Check your understanding |
A) From the passage on energy freedom, output the words between "Make your life" and "light and heat.", inclusive, with the wording unchanged.
B) In the passage on energy freedom, what is the Energy Mohawk said to be?
C) Write the next part of the passage on energy freedom, picking up after its final sentence.

Supplied text |
····················
Make your life efficient, your wallet heavy, and your conscience light.

The Journey to Energy Freedom

Most people reading this will spend a good proportion of their income on energy – lighting and heating your house or apartment, running appliances, fueling your car, and other things. What if you could cut these coats to almost zero and spend this increasing pile of money on, well.. anything else? Technology is at a point where anyone can save significant amounts of money and energy in their lives. The Energy Mohawk is a quest to reduce the amount of money we spend on energy to practically zero and show the simple steps on how to do it. Imagine a life where you spent your money and time on what you actually want to spend it on, rather than working to spend needless money on petrol, gas, light and heat.
····················
Records shown |
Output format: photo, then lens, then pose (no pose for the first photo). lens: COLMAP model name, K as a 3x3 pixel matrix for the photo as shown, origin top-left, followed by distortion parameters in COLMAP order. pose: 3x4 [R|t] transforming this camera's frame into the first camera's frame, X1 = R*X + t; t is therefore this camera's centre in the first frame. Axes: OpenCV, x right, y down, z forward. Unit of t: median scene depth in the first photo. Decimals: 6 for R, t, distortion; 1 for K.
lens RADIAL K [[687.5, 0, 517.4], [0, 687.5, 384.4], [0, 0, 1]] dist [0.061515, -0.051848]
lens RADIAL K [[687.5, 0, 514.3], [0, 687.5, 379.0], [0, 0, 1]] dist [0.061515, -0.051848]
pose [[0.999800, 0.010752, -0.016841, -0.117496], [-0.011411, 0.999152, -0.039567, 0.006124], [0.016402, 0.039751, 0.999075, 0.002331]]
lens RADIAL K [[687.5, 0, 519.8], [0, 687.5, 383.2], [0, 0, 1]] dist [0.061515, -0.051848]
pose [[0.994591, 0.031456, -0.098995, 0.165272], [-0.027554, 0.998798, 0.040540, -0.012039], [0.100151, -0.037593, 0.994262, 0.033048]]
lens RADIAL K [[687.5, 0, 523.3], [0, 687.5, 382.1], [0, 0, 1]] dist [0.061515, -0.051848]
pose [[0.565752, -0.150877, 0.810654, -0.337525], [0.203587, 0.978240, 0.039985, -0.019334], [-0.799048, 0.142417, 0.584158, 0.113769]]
····················
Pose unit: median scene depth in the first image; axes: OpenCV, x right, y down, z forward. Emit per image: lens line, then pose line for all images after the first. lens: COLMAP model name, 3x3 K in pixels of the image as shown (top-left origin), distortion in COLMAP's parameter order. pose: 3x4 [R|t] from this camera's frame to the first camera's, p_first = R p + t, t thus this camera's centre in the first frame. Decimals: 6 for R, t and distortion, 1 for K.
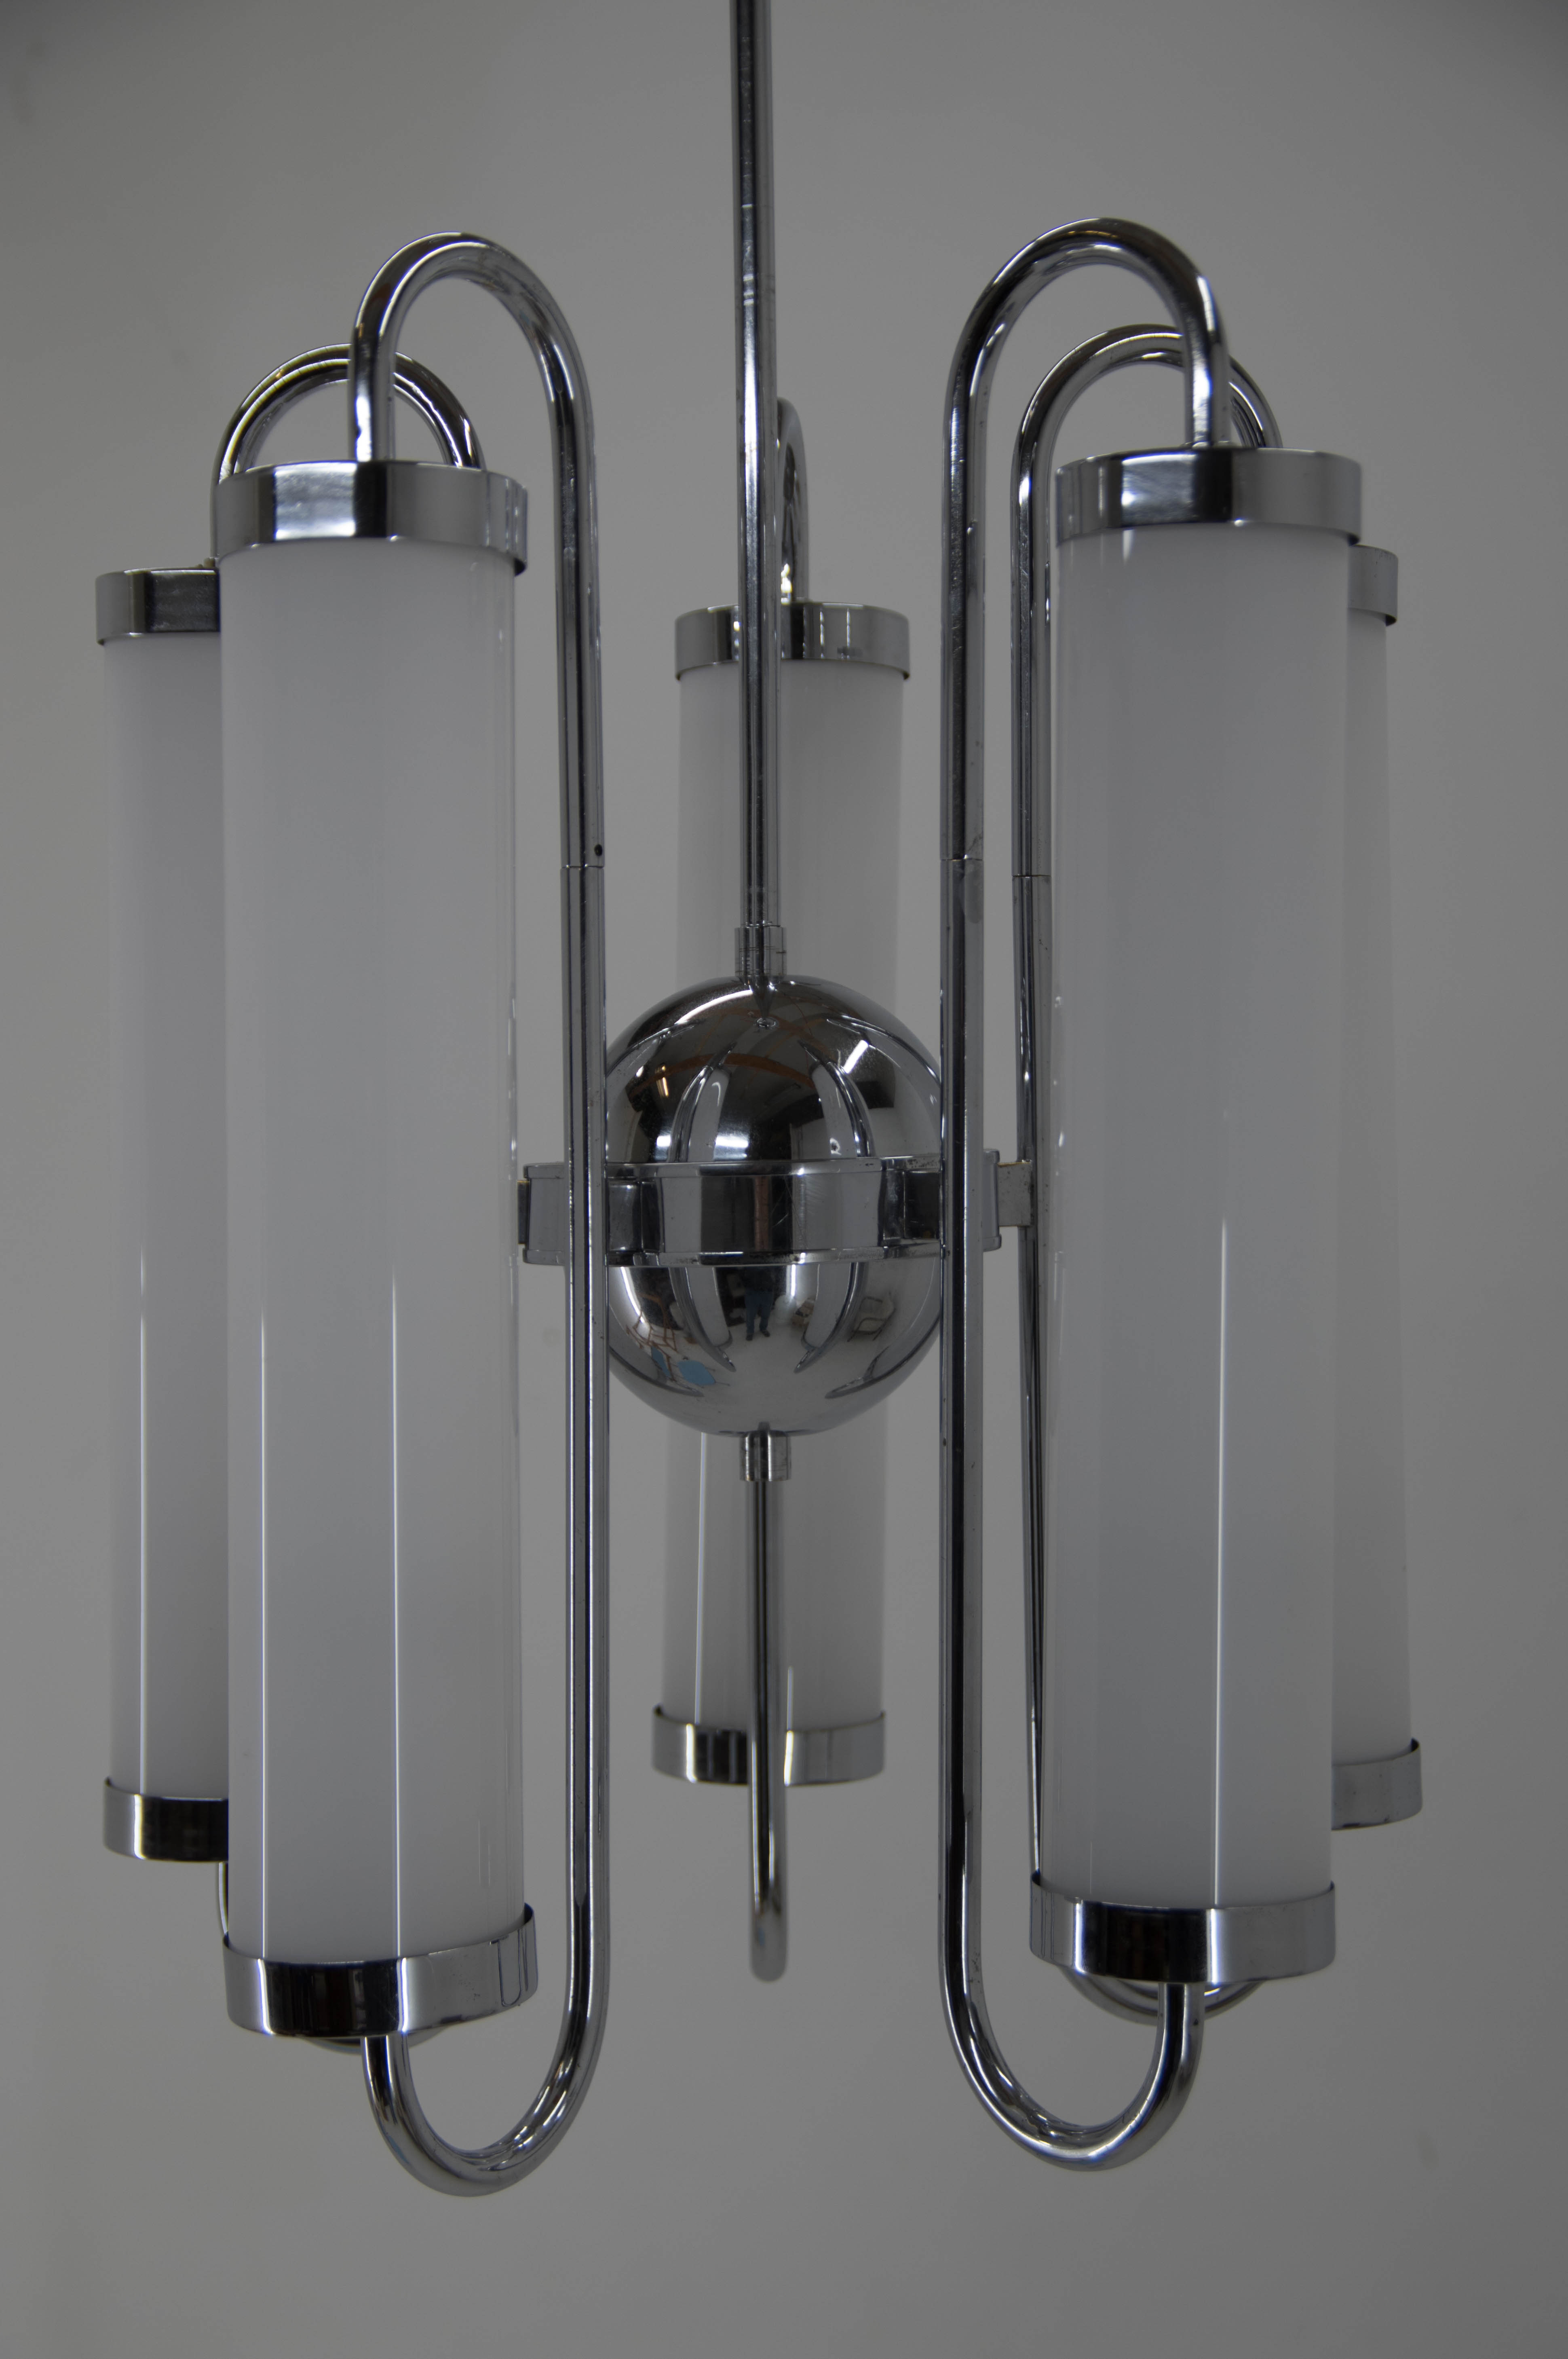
····················
Answers for the exercise |
A)
Make your life efficient, your wallet heavy, and your conscience light.

The Journey to Energy Freedom

Most people reading this will spend a good proportion of their income on energy – lighting and heating your house or apartment, running appliances, fueling your car, and other things. What if you could cut these coats to almost zero and spend this increasing pile of money on, well.. anything else? Technology is at a point where anyone can save significant amounts of money and energy in their lives. The Energy Mohawk is a quest to reduce the amount of money we spend on energy to practically zero and show the simple steps on how to do it. Imagine a life where you spent your money and time on what you actually want to spend it on, rather than working to spend needless money on petrol, gas, light and heat.

B) A quest to reduce the amount of money we spend on energy to practically zero and to show the simple steps for doing it.

C)
We will understand energy across all its forms and use this super-knowledge to be free from energy bills, to spend money on increasingly run-away savings allowing us to spend more money of things which reduce energy costs further. We will no longer worry about oil and gas price increases, or how middle east geo-politics will affect the cost of our commute to work – we can spend that time thinking or doing what we actually want to do. Finally, we can have a lot of fun understanding how things work and getting away from needing to pay other people to do relatively simple things that we can just do ourselves. So here we go. We have the power to free ourselves from the treadmill, let’s do that.

This is our plan, it might take some time, but the first few steps will pay for themselves within a few months:


  1. Put in an energy monitor so we can see what’s consuming and costing us what, and how much we’re saving with these updates.
  2. Change all light bulbs to LEDs
  3. Put in radiator heat reflectors to stop sending half of our heating out of the house
  4. Insulate your attic better!
  5. Install a wood burning stove with back boiler
  6. Replace petrol/diesel car with an Electric Car
  7. Retrofit Dual flush, low water toilet cysterns
  8. Install Double Glazed Windows
  9. Rain water recycling into cisterns
  10. Solar PV Panels to reduce energy bills
  11. Battery system for Solar PV Panels to completely remove energy bills forever
  12. Air source heat pump – magical “free” energy!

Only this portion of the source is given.